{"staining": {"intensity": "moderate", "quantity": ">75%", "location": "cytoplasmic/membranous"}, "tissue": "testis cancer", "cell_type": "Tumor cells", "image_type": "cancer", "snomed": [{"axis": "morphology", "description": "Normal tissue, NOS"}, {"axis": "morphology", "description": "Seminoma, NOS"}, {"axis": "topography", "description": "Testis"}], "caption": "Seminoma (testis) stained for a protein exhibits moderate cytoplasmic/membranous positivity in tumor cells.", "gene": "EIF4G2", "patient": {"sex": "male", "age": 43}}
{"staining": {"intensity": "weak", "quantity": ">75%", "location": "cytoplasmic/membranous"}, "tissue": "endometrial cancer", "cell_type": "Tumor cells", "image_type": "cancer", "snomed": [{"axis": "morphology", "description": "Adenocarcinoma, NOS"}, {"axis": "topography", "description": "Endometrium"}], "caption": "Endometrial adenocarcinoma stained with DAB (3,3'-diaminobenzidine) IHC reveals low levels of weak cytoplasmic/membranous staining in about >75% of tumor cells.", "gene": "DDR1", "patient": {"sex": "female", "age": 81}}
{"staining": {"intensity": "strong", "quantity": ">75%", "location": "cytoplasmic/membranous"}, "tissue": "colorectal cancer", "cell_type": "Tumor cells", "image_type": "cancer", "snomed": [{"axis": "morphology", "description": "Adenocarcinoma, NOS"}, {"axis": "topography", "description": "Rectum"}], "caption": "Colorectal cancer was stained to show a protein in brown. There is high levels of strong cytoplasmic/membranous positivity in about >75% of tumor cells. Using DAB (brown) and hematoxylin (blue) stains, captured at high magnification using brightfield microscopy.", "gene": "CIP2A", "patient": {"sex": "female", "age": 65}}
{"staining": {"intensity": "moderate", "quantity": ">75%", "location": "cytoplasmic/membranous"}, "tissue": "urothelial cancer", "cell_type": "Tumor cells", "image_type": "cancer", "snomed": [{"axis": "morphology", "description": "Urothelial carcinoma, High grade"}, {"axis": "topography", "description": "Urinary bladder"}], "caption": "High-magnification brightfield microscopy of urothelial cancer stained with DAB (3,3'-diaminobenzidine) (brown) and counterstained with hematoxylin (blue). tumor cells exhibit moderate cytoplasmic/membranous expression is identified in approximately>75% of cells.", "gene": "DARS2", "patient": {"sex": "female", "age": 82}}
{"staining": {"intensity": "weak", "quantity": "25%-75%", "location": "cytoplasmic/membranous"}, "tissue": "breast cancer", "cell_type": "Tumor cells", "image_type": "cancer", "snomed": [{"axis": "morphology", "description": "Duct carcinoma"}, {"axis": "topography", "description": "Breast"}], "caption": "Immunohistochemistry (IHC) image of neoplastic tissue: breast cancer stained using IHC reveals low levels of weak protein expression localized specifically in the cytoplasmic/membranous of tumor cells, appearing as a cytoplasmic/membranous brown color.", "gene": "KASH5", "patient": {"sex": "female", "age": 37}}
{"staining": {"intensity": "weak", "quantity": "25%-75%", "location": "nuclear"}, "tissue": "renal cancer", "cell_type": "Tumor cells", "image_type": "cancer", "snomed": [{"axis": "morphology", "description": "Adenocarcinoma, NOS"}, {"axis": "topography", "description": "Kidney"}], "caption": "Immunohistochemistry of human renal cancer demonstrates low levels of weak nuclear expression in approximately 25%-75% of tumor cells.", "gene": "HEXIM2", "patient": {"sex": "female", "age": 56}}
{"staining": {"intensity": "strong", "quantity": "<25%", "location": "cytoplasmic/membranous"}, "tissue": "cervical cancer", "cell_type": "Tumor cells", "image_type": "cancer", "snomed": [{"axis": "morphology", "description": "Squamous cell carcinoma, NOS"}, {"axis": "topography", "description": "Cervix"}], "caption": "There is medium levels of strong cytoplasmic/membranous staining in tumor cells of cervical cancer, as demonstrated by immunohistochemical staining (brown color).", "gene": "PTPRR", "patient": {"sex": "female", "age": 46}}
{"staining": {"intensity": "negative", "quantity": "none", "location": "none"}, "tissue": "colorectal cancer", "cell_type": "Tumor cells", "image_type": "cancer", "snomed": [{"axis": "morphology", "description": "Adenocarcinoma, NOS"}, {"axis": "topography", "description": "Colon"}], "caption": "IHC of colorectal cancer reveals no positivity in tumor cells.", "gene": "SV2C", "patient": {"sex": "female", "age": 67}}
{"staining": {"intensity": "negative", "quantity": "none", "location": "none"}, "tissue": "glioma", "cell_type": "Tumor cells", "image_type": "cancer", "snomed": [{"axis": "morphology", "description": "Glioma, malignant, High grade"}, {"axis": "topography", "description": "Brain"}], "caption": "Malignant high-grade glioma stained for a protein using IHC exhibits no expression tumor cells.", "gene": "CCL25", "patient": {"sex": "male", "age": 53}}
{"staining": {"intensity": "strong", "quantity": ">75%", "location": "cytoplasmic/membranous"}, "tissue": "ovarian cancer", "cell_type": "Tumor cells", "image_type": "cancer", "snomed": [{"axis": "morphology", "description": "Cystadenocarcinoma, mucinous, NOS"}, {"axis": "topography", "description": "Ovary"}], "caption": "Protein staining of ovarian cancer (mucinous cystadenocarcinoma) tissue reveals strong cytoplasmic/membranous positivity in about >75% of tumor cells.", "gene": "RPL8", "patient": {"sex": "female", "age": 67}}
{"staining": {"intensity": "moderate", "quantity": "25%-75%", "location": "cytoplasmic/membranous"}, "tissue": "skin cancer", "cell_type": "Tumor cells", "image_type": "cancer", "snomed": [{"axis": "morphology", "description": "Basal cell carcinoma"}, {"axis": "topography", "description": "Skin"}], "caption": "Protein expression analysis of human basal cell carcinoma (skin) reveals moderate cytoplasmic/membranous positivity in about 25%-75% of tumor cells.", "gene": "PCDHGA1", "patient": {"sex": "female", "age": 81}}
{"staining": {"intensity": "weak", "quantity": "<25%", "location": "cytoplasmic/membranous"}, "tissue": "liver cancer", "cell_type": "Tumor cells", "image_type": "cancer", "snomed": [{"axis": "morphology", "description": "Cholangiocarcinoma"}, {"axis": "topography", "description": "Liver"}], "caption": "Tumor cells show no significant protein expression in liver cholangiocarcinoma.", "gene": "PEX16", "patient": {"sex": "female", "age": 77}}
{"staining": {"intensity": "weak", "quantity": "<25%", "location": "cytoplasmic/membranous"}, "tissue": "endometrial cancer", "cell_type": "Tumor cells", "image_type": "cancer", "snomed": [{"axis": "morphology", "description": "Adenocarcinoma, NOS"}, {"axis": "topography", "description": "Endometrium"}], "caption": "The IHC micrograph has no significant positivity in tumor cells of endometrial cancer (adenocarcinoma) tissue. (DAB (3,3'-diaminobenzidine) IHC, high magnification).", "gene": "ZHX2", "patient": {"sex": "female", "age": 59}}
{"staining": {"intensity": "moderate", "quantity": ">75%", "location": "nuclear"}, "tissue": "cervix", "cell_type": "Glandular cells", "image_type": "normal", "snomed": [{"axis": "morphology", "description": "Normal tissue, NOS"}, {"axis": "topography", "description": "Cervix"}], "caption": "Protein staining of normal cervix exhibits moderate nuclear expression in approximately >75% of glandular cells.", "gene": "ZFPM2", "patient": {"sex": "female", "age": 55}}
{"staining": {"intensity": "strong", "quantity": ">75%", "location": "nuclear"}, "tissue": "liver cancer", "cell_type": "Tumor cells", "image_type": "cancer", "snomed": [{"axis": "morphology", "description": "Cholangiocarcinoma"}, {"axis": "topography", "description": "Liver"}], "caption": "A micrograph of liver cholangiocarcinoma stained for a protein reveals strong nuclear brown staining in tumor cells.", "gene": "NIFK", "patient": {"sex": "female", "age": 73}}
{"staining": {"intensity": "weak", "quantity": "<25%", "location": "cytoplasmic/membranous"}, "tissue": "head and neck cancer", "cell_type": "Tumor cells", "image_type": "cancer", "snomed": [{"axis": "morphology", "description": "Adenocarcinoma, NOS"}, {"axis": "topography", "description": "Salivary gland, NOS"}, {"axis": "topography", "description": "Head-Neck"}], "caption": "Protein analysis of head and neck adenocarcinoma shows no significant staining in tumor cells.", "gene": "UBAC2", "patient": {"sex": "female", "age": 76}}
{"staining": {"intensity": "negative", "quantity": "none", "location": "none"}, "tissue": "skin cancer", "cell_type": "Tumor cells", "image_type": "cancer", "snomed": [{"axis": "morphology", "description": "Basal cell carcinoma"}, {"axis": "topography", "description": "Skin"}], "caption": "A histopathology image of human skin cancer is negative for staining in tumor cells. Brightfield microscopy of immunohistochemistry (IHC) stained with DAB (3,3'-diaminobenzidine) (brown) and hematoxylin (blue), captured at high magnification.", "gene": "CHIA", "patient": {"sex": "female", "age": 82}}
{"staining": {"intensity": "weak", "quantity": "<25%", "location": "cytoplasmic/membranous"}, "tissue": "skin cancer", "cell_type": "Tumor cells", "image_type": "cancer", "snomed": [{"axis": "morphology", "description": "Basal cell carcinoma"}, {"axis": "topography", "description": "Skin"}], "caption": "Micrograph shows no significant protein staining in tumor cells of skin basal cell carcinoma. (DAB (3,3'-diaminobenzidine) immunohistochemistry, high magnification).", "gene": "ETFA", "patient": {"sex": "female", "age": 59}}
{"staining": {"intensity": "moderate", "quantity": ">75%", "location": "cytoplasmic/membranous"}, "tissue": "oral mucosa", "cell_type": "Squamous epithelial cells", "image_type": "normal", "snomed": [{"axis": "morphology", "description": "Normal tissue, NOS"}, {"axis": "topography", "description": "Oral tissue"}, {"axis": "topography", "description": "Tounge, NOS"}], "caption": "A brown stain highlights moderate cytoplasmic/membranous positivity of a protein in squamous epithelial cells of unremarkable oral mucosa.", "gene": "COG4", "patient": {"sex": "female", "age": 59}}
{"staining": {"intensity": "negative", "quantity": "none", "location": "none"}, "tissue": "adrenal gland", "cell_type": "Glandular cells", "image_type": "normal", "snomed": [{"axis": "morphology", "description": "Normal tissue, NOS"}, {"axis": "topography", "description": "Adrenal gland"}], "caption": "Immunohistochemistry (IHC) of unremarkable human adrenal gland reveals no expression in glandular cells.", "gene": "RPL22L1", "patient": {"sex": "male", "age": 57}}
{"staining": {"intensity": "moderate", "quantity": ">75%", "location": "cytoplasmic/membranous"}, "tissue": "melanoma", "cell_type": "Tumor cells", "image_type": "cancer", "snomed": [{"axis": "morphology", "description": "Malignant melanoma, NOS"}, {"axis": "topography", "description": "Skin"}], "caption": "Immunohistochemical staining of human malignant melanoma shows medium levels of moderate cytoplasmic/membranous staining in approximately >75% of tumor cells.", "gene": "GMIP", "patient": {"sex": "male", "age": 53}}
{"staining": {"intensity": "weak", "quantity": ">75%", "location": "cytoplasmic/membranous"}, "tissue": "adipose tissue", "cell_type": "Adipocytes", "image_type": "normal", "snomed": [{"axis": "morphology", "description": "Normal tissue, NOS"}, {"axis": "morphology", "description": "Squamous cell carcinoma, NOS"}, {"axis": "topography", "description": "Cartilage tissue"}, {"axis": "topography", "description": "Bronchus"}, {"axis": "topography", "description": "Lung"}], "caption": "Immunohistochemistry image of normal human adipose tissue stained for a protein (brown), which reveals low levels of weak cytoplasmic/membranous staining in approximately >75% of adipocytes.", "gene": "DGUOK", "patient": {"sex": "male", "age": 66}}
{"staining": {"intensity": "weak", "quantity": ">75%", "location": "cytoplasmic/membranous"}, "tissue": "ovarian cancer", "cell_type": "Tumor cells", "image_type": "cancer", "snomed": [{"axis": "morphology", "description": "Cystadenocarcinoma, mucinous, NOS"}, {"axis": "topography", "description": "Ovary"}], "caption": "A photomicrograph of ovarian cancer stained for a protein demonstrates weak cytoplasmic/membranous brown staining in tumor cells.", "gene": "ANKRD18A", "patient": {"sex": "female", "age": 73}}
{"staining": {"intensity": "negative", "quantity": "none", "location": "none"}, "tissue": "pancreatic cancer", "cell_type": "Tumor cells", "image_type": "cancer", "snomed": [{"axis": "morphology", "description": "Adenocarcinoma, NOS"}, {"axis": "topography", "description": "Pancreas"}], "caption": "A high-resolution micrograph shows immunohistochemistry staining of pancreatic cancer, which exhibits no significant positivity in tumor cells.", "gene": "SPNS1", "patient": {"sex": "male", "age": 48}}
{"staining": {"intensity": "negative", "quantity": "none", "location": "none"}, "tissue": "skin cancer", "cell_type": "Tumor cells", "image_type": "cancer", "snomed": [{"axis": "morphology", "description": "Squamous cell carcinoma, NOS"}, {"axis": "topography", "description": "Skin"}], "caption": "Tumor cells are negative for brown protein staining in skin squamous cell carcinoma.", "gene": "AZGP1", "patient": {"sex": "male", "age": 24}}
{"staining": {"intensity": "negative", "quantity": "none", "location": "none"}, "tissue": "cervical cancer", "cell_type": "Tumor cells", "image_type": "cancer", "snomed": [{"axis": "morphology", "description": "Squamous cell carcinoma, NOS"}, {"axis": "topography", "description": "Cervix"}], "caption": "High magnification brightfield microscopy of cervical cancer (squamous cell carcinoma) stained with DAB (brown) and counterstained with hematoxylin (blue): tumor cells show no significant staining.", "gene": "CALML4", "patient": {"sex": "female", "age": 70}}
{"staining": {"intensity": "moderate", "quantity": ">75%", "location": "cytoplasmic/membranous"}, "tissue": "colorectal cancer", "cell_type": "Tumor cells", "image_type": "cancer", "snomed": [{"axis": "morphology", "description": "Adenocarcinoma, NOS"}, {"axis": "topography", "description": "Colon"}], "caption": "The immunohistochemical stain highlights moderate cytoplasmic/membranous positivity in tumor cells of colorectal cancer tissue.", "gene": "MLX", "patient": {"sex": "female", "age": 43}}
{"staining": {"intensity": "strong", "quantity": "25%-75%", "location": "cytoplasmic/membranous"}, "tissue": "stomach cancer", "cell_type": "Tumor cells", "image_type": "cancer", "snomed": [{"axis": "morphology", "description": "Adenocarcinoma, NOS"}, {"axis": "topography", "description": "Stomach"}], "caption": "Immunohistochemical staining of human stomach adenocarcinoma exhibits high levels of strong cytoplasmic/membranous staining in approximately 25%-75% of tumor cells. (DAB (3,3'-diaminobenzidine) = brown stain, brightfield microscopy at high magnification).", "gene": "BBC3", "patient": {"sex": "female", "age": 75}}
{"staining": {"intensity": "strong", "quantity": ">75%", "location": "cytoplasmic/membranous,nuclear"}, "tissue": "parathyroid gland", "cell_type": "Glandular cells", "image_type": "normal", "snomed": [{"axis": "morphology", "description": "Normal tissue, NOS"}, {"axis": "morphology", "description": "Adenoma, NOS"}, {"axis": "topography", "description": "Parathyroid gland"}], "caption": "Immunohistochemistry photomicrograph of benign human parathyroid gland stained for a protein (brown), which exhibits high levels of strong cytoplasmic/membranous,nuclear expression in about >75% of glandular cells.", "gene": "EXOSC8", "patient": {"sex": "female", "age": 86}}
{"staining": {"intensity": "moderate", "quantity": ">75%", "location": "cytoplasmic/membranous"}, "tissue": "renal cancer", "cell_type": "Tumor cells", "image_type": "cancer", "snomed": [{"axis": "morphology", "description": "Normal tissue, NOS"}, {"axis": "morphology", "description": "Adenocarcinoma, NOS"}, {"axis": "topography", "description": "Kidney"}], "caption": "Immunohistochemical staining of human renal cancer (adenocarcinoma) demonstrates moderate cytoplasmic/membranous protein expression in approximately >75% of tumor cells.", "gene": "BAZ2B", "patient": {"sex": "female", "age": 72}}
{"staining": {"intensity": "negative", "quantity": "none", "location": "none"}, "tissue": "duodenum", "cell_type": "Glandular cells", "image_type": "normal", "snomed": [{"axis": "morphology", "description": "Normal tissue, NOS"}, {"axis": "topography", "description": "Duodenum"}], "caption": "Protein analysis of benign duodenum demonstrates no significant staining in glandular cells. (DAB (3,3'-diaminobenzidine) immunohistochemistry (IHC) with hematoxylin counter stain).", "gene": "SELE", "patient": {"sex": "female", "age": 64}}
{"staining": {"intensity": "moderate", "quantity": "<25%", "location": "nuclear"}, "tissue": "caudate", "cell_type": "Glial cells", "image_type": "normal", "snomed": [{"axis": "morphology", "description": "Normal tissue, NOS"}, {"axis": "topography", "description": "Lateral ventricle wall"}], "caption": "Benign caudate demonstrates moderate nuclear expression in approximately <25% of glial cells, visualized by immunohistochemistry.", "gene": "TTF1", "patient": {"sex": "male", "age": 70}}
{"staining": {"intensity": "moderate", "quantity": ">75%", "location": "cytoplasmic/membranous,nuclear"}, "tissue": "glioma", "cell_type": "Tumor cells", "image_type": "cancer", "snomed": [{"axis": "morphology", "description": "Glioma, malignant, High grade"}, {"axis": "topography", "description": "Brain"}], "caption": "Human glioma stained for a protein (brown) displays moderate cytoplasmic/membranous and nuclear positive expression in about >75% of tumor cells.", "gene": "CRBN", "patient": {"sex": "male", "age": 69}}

═══

**Task statement:**
Find and copy each line above holding "photomicrograph".

**Solution to this task:**
{"staining": {"intensity": "weak", "quantity": ">75%", "location": "cytoplasmic/membranous"}, "tissue": "ovarian cancer", "cell_type": "Tumor cells", "image_type": "cancer", "snomed": [{"axis": "morphology", "description": "Cystadenocarcinoma, mucinous, NOS"}, {"axis": "topography", "description": "Ovary"}], "caption": "A photomicrograph of ovarian cancer stained for a protein demonstrates weak cytoplasmic/membranous brown staining in tumor cells.", "gene": "ANKRD18A", "patient": {"sex": "female", "age": 73}}
{"staining": {"intensity": "strong", "quantity": ">75%", "location": "cytoplasmic/membranous,nuclear"}, "tissue": "parathyroid gland", "cell_type": "Glandular cells", "image_type": "normal", "snomed": [{"axis": "morphology", "description": "Normal tissue, NOS"}, {"axis": "morphology", "description": "Adenoma, NOS"}, {"axis": "topography", "description": "Parathyroid gland"}], "caption": "Immunohistochemistry photomicrograph of benign human parathyroid gland stained for a protein (brown), which exhibits high levels of strong cytoplasmic/membranous,nuclear expression in about >75% of glandular cells.", "gene": "EXOSC8", "patient": {"sex": "female", "age": 86}}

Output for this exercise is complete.